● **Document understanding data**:
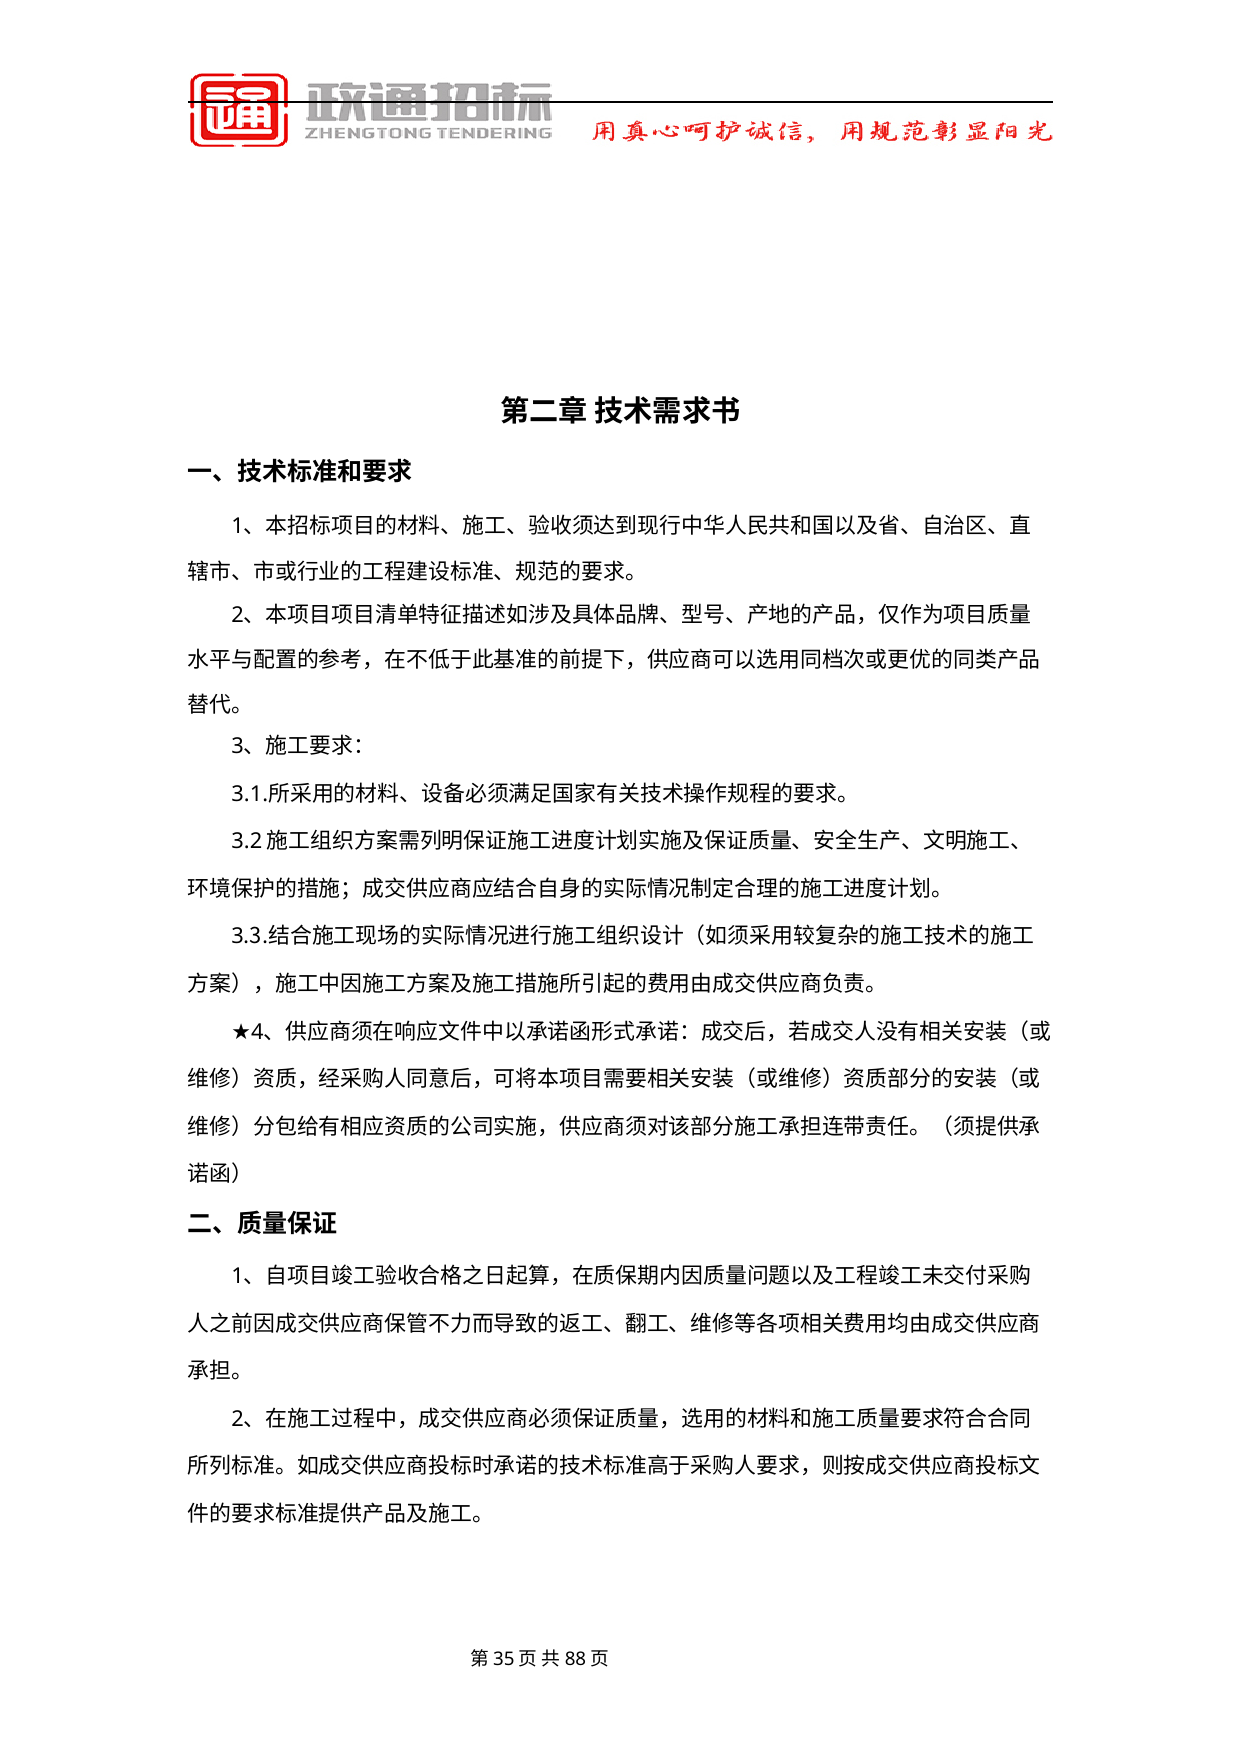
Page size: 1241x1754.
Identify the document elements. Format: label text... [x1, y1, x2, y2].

text 1、本招标项目的材料、施工、验收须达到现行中华人民共和国以及省、自治区、直辖市、市或行业的工程建设标准、规范的要求。 [187, 506, 1053, 588]
text 1、自项目竣工验收合格之日起算，在质保期内因质量问题以及工程竣工未交付采购人之前因成交供应商保管不力而导致的返工、翻工、维修等各项相关费用均由成交供应商承担。 [187, 1258, 1053, 1385]
subtitle 二、质量保证 [187, 1204, 1053, 1240]
text 2、本项目项目清单特征描述如涉及具体品牌、型号、产地的产品，仅作为项目质量水平与配置的参考，在不低于此基准的前提下，供应商可以选用同档次或更优的同类产品替代。 [187, 594, 1053, 722]
picture [188, 73, 1053, 101]
text ★4、供应商须在响应文件中以承诺函形式承诺：成交后，若成交人没有相关安装（或维修）资质，经采购人同意后，可将本项目需要相关安装（或维修）资质部分的安装（或维修）分包给有相应资质的公司实施，供应商须对该部分施工承担连带责任。（须提供承诺函） [187, 1014, 1053, 1188]
picture [188, 103, 1053, 147]
text 3、施工要求： [187, 728, 1053, 760]
text 3.2施工组织方案需列明保证施工进度计划实施及保证质量、安全生产、文明施工、环境保护的措施；成交供应商应结合自身的实际情况制定合理的施工进度计划。 [187, 823, 1053, 903]
text 3.1.所采用的材料、设备必须满足国家有关技术操作规程的要求。 [187, 776, 1053, 808]
subtitle 第二章 技术需求书 [187, 388, 1053, 430]
subtitle 一、技术标准和要求 [187, 451, 1053, 488]
text 2、在施工过程中，成交供应商必须保证质量，选用的材料和施工质量要求符合合同所列标准。如成交供应商投标时承诺的技术标准高于采购人要求，则按成交供应商投标文件的要求标准提供产品及施工。 [187, 1401, 1053, 1527]
text 3.3.结合施工现场的实际情况进行施工组织设计（如须采用较复杂的施工技术的施工方案），施工中因施工方案及施工措施所引起的费用由成交供应商负责。 [187, 918, 1053, 998]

● **ASSIGNMENT**: Your answer should consist only of the lines from the one with "Identify the document" through the last line of the entries above, retyped exactly.

● **WRITTEN RESPONSE**:
Identify the document elements. Format: label text... [x1, y1, x2, y2].

text 1、本招标项目的材料、施工、验收须达到现行中华人民共和国以及省、自治区、直辖市、市或行业的工程建设标准、规范的要求。 [187, 506, 1053, 588]
text 1、自项目竣工验收合格之日起算，在质保期内因质量问题以及工程竣工未交付采购人之前因成交供应商保管不力而导致的返工、翻工、维修等各项相关费用均由成交供应商承担。 [187, 1258, 1053, 1385]
subtitle 二、质量保证 [187, 1204, 1053, 1240]
text 2、本项目项目清单特征描述如涉及具体品牌、型号、产地的产品，仅作为项目质量水平与配置的参考，在不低于此基准的前提下，供应商可以选用同档次或更优的同类产品替代。 [187, 594, 1053, 722]
picture [188, 73, 1053, 101]
text ★4、供应商须在响应文件中以承诺函形式承诺：成交后，若成交人没有相关安装（或维修）资质，经采购人同意后，可将本项目需要相关安装（或维修）资质部分的安装（或维修）分包给有相应资质的公司实施，供应商须对该部分施工承担连带责任。（须提供承诺函） [187, 1014, 1053, 1188]
picture [188, 103, 1053, 147]
text 3、施工要求： [187, 728, 1053, 760]
text 3.2施工组织方案需列明保证施工进度计划实施及保证质量、安全生产、文明施工、环境保护的措施；成交供应商应结合自身的实际情况制定合理的施工进度计划。 [187, 823, 1053, 903]
text 3.1.所采用的材料、设备必须满足国家有关技术操作规程的要求。 [187, 776, 1053, 808]
subtitle 第二章 技术需求书 [187, 388, 1053, 430]
subtitle 一、技术标准和要求 [187, 451, 1053, 488]
text 2、在施工过程中，成交供应商必须保证质量，选用的材料和施工质量要求符合合同所列标准。如成交供应商投标时承诺的技术标准高于采购人要求，则按成交供应商投标文件的要求标准提供产品及施工。 [187, 1401, 1053, 1527]
text 3.3.结合施工现场的实际情况进行施工组织设计（如须采用较复杂的施工技术的施工方案），施工中因施工方案及施工措施所引起的费用由成交供应商负责。 [187, 918, 1053, 998]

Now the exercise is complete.